The next level of prioritization is to determine the large list of susceptible systems on each unit. All of these systems must be evaluated. However, if time or resources are limited, it may be necessary to prioritize the scheduling of evaluations. The following is a reasonable, first-order listing of priorities:
1. Large-bore piping.
2. Susceptible small-bore piping and tubing with the most significant consequences of failure. (essentially economizer inlet tubing from the economizer inlet header and heater drain lines) 3. The remaining small-bore piping.

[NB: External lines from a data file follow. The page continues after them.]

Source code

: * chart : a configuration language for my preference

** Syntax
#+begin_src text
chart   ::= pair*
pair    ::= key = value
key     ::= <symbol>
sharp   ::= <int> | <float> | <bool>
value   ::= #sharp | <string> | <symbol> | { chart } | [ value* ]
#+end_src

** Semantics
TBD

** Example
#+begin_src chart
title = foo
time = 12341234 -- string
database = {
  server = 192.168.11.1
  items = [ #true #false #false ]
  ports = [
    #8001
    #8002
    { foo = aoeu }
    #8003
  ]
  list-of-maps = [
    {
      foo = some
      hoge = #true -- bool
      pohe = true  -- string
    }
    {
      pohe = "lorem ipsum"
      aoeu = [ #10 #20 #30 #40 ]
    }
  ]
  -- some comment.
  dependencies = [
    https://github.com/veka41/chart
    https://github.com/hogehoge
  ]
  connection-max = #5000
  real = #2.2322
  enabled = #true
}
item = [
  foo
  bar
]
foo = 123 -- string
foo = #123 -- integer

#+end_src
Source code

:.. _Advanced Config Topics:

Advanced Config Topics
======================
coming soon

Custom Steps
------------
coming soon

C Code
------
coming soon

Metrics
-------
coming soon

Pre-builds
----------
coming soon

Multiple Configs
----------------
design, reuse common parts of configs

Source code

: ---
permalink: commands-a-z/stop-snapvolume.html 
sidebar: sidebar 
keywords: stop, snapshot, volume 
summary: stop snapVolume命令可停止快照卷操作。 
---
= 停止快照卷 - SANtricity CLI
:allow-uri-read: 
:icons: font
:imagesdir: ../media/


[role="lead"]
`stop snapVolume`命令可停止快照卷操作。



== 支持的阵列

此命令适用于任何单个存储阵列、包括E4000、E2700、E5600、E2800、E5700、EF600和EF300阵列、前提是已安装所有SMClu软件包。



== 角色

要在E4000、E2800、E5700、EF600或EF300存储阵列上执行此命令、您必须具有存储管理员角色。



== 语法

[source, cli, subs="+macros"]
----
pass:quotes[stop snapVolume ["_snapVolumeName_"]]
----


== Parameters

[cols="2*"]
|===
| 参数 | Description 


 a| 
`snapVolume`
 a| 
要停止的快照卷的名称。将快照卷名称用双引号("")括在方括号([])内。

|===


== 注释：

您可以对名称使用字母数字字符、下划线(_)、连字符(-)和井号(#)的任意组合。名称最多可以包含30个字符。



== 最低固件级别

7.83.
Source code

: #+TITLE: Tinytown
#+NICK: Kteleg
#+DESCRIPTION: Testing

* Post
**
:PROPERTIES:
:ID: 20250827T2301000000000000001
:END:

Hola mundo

A failure in a large-bore piping system has potentially more significant consequences to personnel safety and plant availability, and thus these should be given first priority. Analysis and inspection of all susceptible large-bore piping systems is recommended. At a minimum, initial inspections of large-bore systems should be conducted at the next scheduled outage, if they have not yet been performed. For purposes of FAC evaluations, large-bore piping is defined as piping with a nominal diameter of greater than 2.5 inches (63.5mm).
Recommendations are provided in Section 5 for inspecting large bore piping.
Although the consequences of failure may be less, problems with small-bore piping and tubing in general, and socket-welded fittings in particular, have been experienced. FAC-related leaks and ruptures, some resulting in plant shutdowns, have been reported in small-bore lines. For the purpose of FAC evaluation, small-bore piping and tubing is defined as both butt-welded and socket welded piping and tubing with a nominal diameter of less than or equal to 2.5 inches (63.5mm).
The number of inspections performed for small bore piping and tubing is plant dependent. Economics could determine the extent of inspections performed versus wholesale replacement with FAC-resistant materials.
Use of EPRI CHECUP software to help prioritize actual inspections by component in FAC susceptible systems will be discussed in Section 5. The objective of this second tier
prioritization is to improve the cost-effectiveness of the inspection process and is not intended to replace this unit-by-unit prioritization.
4.2.2.2 HRSG Units
HRSGs do not typically have feedwater heaters, and the prioritization of units for FAC actions does not focus on consideration of feedwater heater tubing metallurgy. More critically for HRSGs, the FAC prioritization should include a review of low pressure evaporator tube failures and the chemistry treatment used for the feedwater as discussed in Section 2. Units currently operating, or previously operated, on all-volatile treatment (AVT) with addition of a reducing agents such as hydrazine should be given priority for FAC assessment.